Saturday, May 10, 2008

I said love to wild applause. A mesmerized audience watched spellbound as I bled for the romance of our times. Slowly the blood dripped from the tiny wounds and it was raining. In the pause that I took to bring the word to my lips, the people had moved to the edge of their seats, straining to hear. The older women were certain they had heard it, they were sure they had heard me say it. The boys who had come with their girlfriends were getting impatient though. They all felt that I should just say it and be over with it. What has been said at the time of betrothal and at the time of an untimely death foreseen held no great pathos for them. But I waited and waited, waited till they almost couldn’t stifle the cough any more.
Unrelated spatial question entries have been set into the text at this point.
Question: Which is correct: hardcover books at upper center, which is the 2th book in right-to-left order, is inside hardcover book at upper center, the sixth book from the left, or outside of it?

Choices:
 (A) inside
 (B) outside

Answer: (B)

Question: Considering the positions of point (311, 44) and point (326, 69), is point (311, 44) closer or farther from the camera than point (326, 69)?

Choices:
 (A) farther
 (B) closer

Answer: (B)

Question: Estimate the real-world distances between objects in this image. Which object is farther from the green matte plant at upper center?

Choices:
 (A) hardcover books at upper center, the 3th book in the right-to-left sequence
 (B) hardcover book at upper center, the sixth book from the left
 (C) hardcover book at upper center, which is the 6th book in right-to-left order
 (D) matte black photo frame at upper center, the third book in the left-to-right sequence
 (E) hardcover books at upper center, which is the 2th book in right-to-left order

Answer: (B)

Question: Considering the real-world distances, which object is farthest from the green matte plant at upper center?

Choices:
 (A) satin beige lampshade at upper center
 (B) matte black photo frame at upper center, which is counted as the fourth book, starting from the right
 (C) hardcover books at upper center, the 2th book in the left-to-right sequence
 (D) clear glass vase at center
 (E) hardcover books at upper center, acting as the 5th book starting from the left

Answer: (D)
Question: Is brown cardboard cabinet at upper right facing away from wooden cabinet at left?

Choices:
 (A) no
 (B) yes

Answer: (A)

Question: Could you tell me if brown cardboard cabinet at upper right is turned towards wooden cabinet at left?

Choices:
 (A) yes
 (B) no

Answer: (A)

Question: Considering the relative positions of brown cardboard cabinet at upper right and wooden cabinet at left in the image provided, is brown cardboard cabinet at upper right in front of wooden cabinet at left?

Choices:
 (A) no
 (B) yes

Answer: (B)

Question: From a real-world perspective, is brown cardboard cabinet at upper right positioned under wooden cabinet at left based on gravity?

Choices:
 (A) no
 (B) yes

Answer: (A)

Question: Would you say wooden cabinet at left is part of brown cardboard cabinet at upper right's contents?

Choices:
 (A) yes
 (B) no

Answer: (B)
Till they could not ignore any more the sweat on their noses or the flies that flew around their open mouths. Till the more emotional could no longer keep their eyes open without having to pretend that one of those flies had gone into them and rub their eyes. Just then I shouted. I filled my lungs with all the air that hung around me like a commuter from the door of a crowded bus and shouted. Love. It is just one unending syllable. Oooooooooooooooooo. And they went wild. Like a furious hurricane that sent everyone into a panic of excitement. I blew and blew the bugle. I was calling my yeomen to the battle; I was calling the horses to the battlefield, calling the river to the deluge. They erupted with me the moment they heard the l. they knew that at that moment when everything has come to an end and the matador stands with his arms in a clenched fist by his side, the sweat streaming down his face with his head lowered and the oppressive pall of the arena lying like a shroud upon the his still body, at that moment only one word can rend the lull and unleash the fury of a heart shut tight upon itself. That is the time to shout love. They know that the matador screams for love, in an agony of love only, for his greatest love is the fierce bull he has just driven his sword into.